P4591 [TJOI2018]碱基序列 题解
一道字符串&DP好题。
题意
给你一个字符串 \(s\),还有 \(k\) 组字符串,问你从每组字符串中只选一个字符串,且按顺序排列后连接起来的串为 \(s\) 的子串的选择种数有多少个,对 \(1\text{e}9+7\) 取模。
题解
显然是道 DP。
定义 \(f_{i,j}\) 表示按顺序选到第 \(i\) 组串且连接起来的字符串匹配到 \(s\) 的第 \(j\) 个位置的种数。
显然不是每个状态都能转移到 \(f_{i,j}\)。当且仅当第 \(i\) 组中的某个字符串被 \(s\) 从 \(j\) 结尾的最后几个字符匹配才能转移,这样就好办了。
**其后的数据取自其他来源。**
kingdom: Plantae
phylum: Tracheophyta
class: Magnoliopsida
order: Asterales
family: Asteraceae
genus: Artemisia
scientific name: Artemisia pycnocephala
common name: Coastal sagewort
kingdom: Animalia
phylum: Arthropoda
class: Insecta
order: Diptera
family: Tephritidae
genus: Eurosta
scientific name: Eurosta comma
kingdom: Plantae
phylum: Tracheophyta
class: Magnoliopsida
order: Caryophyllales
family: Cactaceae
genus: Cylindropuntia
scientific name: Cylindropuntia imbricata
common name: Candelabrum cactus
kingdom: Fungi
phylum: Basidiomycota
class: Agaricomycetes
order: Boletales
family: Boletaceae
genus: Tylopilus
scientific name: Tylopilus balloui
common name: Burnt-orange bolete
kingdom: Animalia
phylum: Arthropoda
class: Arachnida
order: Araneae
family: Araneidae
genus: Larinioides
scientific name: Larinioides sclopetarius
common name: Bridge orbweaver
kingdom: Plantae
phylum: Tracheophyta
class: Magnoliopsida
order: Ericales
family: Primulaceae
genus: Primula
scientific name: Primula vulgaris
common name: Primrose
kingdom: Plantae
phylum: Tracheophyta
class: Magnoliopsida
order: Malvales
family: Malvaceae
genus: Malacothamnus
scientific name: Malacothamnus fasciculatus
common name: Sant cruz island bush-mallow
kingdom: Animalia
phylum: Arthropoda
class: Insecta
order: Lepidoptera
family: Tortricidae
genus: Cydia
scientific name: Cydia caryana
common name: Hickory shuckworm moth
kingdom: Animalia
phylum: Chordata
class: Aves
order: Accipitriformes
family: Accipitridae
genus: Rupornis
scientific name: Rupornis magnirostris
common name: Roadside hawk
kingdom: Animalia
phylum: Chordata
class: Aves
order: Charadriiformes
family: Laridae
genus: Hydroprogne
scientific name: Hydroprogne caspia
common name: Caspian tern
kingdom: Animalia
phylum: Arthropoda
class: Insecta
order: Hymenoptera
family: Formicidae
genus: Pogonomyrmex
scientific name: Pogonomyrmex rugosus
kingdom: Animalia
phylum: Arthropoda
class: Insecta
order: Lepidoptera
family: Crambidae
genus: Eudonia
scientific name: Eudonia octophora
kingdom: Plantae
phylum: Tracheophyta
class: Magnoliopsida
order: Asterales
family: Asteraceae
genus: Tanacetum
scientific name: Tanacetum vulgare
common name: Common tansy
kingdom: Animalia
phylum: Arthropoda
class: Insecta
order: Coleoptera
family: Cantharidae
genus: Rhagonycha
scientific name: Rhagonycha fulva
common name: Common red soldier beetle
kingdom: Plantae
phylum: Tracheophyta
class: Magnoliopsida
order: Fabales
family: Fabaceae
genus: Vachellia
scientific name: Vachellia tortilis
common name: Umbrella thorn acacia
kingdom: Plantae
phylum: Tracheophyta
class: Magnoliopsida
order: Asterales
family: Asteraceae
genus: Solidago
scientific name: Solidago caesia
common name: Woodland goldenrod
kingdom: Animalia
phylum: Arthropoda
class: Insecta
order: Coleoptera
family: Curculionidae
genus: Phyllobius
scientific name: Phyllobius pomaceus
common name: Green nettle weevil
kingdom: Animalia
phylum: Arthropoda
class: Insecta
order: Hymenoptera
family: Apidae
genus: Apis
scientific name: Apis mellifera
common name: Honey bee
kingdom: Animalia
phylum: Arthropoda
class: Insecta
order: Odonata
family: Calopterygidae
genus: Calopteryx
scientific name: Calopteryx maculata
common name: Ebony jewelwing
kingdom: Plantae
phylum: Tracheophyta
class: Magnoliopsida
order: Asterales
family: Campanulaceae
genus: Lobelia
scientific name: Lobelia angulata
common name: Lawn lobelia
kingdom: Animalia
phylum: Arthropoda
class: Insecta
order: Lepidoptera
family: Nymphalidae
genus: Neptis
用哈希判断就可以了,也可以用 KMP,但我觉得哈希对于这题来说更简单。
代码
#include <cstdio>
#include <iostream>
using namespace std;
typedef unsigned long long ULL;
const int N = 1e4 + 5;
const int K = 1e2 + 5;
const int MOD = 1e9 + 7;
const int BASE = 13331;
string s, a[K][15];
int k, n, c[K], f[K][N];
ULL hs[N], hsh[K][15], pw[N];
void Prework () {
pw[0] = 1;
for (int i = 1; i <= n; ++i)
pw[i] = pw[i - 1] * BASE;
hs[0] = s[0];
for (int i = 1; i < n; ++i)
hs[i] = hs[i - 1] * BASE + s[i];
// for (int i = 0; i < n; ++i) cout << i << " " << hs[i] << endl;
}
ULL Gethsh (int l, int r) {
if (!l) return hs[r];
return hs[r] - hs[l - 1] * pw[r - l + 1];
}
int main() {
cin >> k >> s;
n = s.size();
for (int i = 1; i <= k; ++i) {
cin >> c[i];
for (int j = 1; j <= c[i]; ++j) {
cin >> a[i][j];
int len = a[i][j].size();
for (int s = 0; s < len; ++s)
hsh[i][j] = hsh[i][j] * BASE + a[i][j][s];
// if (i == 1) {
// for (int s = 0; s + len - 1 < n; ++s)
// f[i][s + len - 1] += 1 * (Gethsh(s, s + len - 1) == hsh[i][j]);
// }
}
}
Prework();
for (int i = 0; i < n; ++i)
f[0][i] = 1;
for (int i = 1; i <= k; ++i)
for (int j = 1; j <= c[i]; ++j) {
int len = a[i][j].size();
// cout << i << " " << j << " " << len << endl;
for (int s = len - 1; s < n; ++s) {
f[i][s + 1] = (f[i][s + 1] + (hsh[i][j] == Gethsh(s - len + 1, s)) * f[i - 1][s - len + 1]) % MOD;
// cout << "***" << hsh[i][j] << " " << Gethsh(s - len + 1, s) << endl;
// if (hsh[i][j] == Gethsh(s - len + 1, s)) puts("!!!");
}
}
int ans = 0;
for (int i = 0; i < n; ++i)
ans = (ans + f[k][i + 1]) % MOD;
cout << ans << endl;
return 0;
}